Division of Cell Signalling and Immunology, School of Life Sciences, University of Dundee, Dundee, UK.
Science. 2020 Feb 7;367(6478):643-652. doi: 10.1126/science.aaw3242.
Homodimeric class I cytokine receptors are assumed to exist as preformed dimers that are activated by ligand-induced conformational changes. We quantified the dimerization of three prototypic class I cytokine receptors in the plasma membrane of living cells by single-molecule fluorescence microscopy. Spatial and spatiotemporal correlation of individual receptor subunits showed ligand-induced dimerization and revealed that the associated Janus kinase 2 (JAK2) dimerizes through its pseudokinase domain. Oncogenic receptor and hyperactive JAK2 mutants promoted ligand-independent dimerization, highlighting the formation of receptor dimers as the switch responsible for signal activation. Atomistic modeling and molecular dynamics simulations based on a detailed energetic analysis of the interactions involved in dimerization yielded a mechanistic blueprint for homodimeric class I cytokine receptor activation and its dysregulation by individual mutations.
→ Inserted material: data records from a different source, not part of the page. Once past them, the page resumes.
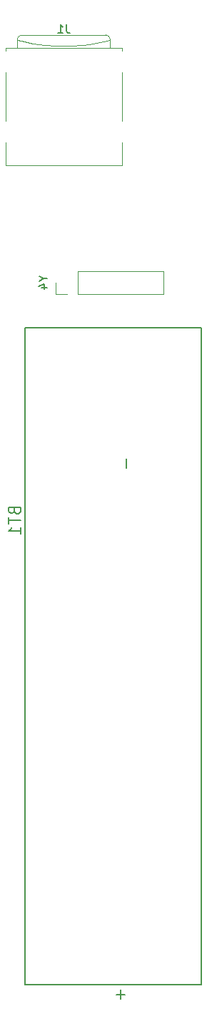
<source format=gbr>
%TF.GenerationSoftware,KiCad,Pcbnew,9.0.0*%
%TF.CreationDate,2025-03-31T13:57:26+02:00*%
%TF.ProjectId,HW_roggeluc_linortho,48575f72-6f67-4676-956c-75635f6c696e,rev?*%
%TF.SameCoordinates,Original*%
%TF.FileFunction,Legend,Bot*%
%TF.FilePolarity,Positive*%
%FSLAX46Y46*%
G04 Gerber Fmt 4.6, Leading zero omitted, Abs format (unit mm)*
G04 Created by KiCad (PCBNEW 9.0.0) date 2025-03-31 13:57:26*
%MOMM*%
%LPD*%
G01*
G04 APERTURE LIST*
%ADD10C,0.150000*%
%ADD11C,0.120000*%
%ADD12C,0.127000*%
G04 APERTURE END LIST*
D10*
X70333333Y-27464819D02*
X70333333Y-28179104D01*
X70333333Y-28179104D02*
X70380952Y-28321961D01*
X70380952Y-28321961D02*
X70476190Y-28417200D01*
X70476190Y-28417200D02*
X70619047Y-28464819D01*
X70619047Y-28464819D02*
X70714285Y-28464819D01*
X69333333Y-28464819D02*
X69904761Y-28464819D01*
X69619047Y-28464819D02*
X69619047Y-27464819D01*
X69619047Y-27464819D02*
X69714285Y-27607676D01*
X69714285Y-27607676D02*
X69809523Y-27702914D01*
X69809523Y-27702914D02*
X69904761Y-27750533D01*
X64150449Y-85009460D02*
X64217116Y-85209460D01*
X64217116Y-85209460D02*
X64283782Y-85276126D01*
X64283782Y-85276126D02*
X64417116Y-85342793D01*
X64417116Y-85342793D02*
X64617116Y-85342793D01*
X64617116Y-85342793D02*
X64750449Y-85276126D01*
X64750449Y-85276126D02*
X64817116Y-85209460D01*
X64817116Y-85209460D02*
X64883782Y-85076126D01*
X64883782Y-85076126D02*
X64883782Y-84542793D01*
X64883782Y-84542793D02*
X63483782Y-84542793D01*
X63483782Y-84542793D02*
X63483782Y-85009460D01*
X63483782Y-85009460D02*
X63550449Y-85142793D01*
X63550449Y-85142793D02*
X63617116Y-85209460D01*
X63617116Y-85209460D02*
X63750449Y-85276126D01*
X63750449Y-85276126D02*
X63883782Y-85276126D01*
X63883782Y-85276126D02*
X64017116Y-85209460D01*
X64017116Y-85209460D02*
X64083782Y-85142793D01*
X64083782Y-85142793D02*
X64150449Y-85009460D01*
X64150449Y-85009460D02*
X64150449Y-84542793D01*
X63483782Y-85742793D02*
X63483782Y-86542793D01*
X64883782Y-86142793D02*
X63483782Y-86142793D01*
X64883782Y-87742793D02*
X64883782Y-86942793D01*
X64883782Y-87342793D02*
X63483782Y-87342793D01*
X63483782Y-87342793D02*
X63683782Y-87209460D01*
X63683782Y-87209460D02*
X63817116Y-87076127D01*
X63817116Y-87076127D02*
X63883782Y-86942793D01*
X76743949Y-141679877D02*
X76743949Y-142746544D01*
X77277282Y-142213210D02*
X76210616Y-142213210D01*
X77414449Y-78856127D02*
X77414449Y-79922794D01*
X67588628Y-57523809D02*
X68064819Y-57523809D01*
X67064819Y-57190476D02*
X67588628Y-57523809D01*
X67588628Y-57523809D02*
X67064819Y-57857142D01*
X67398152Y-58619047D02*
X68064819Y-58619047D01*
X67017200Y-58380952D02*
X67731485Y-58142857D01*
X67731485Y-58142857D02*
X67731485Y-58761904D01*
D11*
%TO.C,J1*%
X76910000Y-30190000D02*
X76910000Y-30590000D01*
X76910000Y-30190000D02*
X63090000Y-30190000D01*
X76910000Y-33110000D02*
X76910000Y-38890000D01*
X76910000Y-41410000D02*
X76910000Y-44110000D01*
X75500000Y-29290000D02*
X74700000Y-29490000D01*
X75500000Y-30190000D02*
X75500000Y-29190000D01*
X75000000Y-28690000D02*
X65000000Y-28690000D01*
X74700000Y-29490000D02*
X73000000Y-29790000D01*
X73000000Y-29790000D02*
X72200000Y-29890000D01*
X72200000Y-29890000D02*
X70900000Y-29990000D01*
X70900000Y-29990000D02*
X69100000Y-29990000D01*
X69100000Y-29990000D02*
X67800000Y-29890000D01*
X67800000Y-29890000D02*
X66300000Y-29690000D01*
X66300000Y-29690000D02*
X65000000Y-29390000D01*
X65000000Y-29390000D02*
X64500000Y-29290000D01*
X64500000Y-30190000D02*
X64500000Y-29190000D01*
X63090000Y-30190000D02*
X63090000Y-30590000D01*
X63090000Y-33110000D02*
X63090000Y-38890000D01*
X63090000Y-41410000D02*
X63090000Y-44110000D01*
X63090000Y-44110000D02*
X76910000Y-44110000D01*
X75000000Y-28690000D02*
G75*
G02*
X75500000Y-29190000I-1J-500001D01*
G01*
X64500000Y-29190000D02*
G75*
G02*
X65000000Y-28690000I500000J0D01*
G01*
D12*
%TO.C,BT1*%
X65425416Y-63358210D02*
X86325416Y-63358210D01*
X86325416Y-63358210D02*
X86325416Y-141058210D01*
X86325416Y-141058210D02*
X65425416Y-141058210D01*
X65425416Y-141058210D02*
X65425416Y-63358210D01*
D11*
%TO.C,Y4*%
X69050000Y-59330000D02*
X70380000Y-59330000D01*
X71650000Y-59330000D02*
X81870000Y-59330000D01*
X71650000Y-56670000D02*
X81870000Y-56670000D01*
X71650000Y-56670000D02*
X71650000Y-59330000D01*
X81870000Y-56670000D02*
X81870000Y-59330000D01*
X69050000Y-58000000D02*
X69050000Y-59330000D01*
%TD*%
M02*

</source>
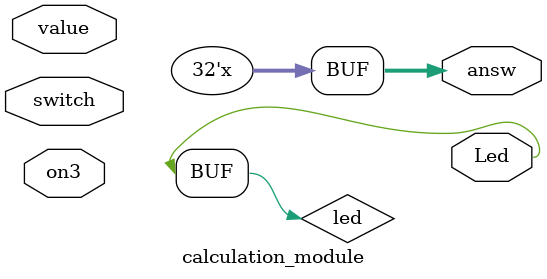
<source format=sv>
module calculation_module(
	input on3,
	input switch,
	input integer value,
	output int unsigned answ,
	output Led
);
	logic ready_to_calculate = 1'b1;
	int unsigned y;
	integer s; 
	integer val = 0;
	int unsigned b;
	reg led;
	assign Led = led;
	
//calculation block( algorithm from hacker deligt book ) 
always@(*)
	begin
		if (switch && ready_to_calculate) begin
		val = value;
		y = 0;
		for(s = 30; s >= 0; s = s - 3) begin
			y = 2 * y;
			b = (3 * y * (y + 1) + 1) << s;
			if (val > b | val == b) begin
				val = val - b;
				y = y + 1;
			end
		end
			ready_to_calculate = 1'b0;
		end
		else if(!switch && !ready_to_calculate) begin
			ready_to_calculate = 1'b1;
		end
		else if(switch && !ready_to_calculate) begin
			answ = y;
		end
		end
endmodule

</source>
同源二聚体 I 类细胞因子受体被认为以前体二聚体的形式存在,通过配体诱导的构象变化而被激活。我们通过单分子荧光显微镜定量测量了三种典型的 I 类细胞因子受体在活细胞质膜中的二聚化。单个受体亚基的空间和时空相关性显示出配体诱导的二聚化,并揭示了相关的 Janus 激酶 2(JAK2)通过其假激酶结构域二聚化。致癌受体和高活性 JAK2 突变体促进了配体非依赖性二聚化,突出了受体二聚体的形成作为负责信号激活的开关。基于对二聚化涉及的相互作用进行详细能量分析的原子建模和分子动力学模拟,为同源二聚体 I 类细胞因子受体的激活及其由单个突变引起的失调提供了一种机制蓝图。